Please pull the text out of each of the entries below, reproducing every line verbatim and in its original order.

----------

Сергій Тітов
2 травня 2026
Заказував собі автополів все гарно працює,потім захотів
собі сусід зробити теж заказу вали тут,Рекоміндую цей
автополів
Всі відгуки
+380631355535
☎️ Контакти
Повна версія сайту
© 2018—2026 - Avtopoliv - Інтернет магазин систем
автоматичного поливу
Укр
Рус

----------

### EXERCISE SOLUTION:
Сергій Тітов
2 травня 2026
Заказував собі автополів все гарно працює,потім захотів
собі сусід зробити теж заказу вали тут,Рекоміндую цей
автополів
Всі відгуки
+380631355535
☎️ Контакти
Повна версія сайту
© 2018—2026 - Avtopoliv - Інтернет магазин систем
автоматичного поливу
Укр
Рус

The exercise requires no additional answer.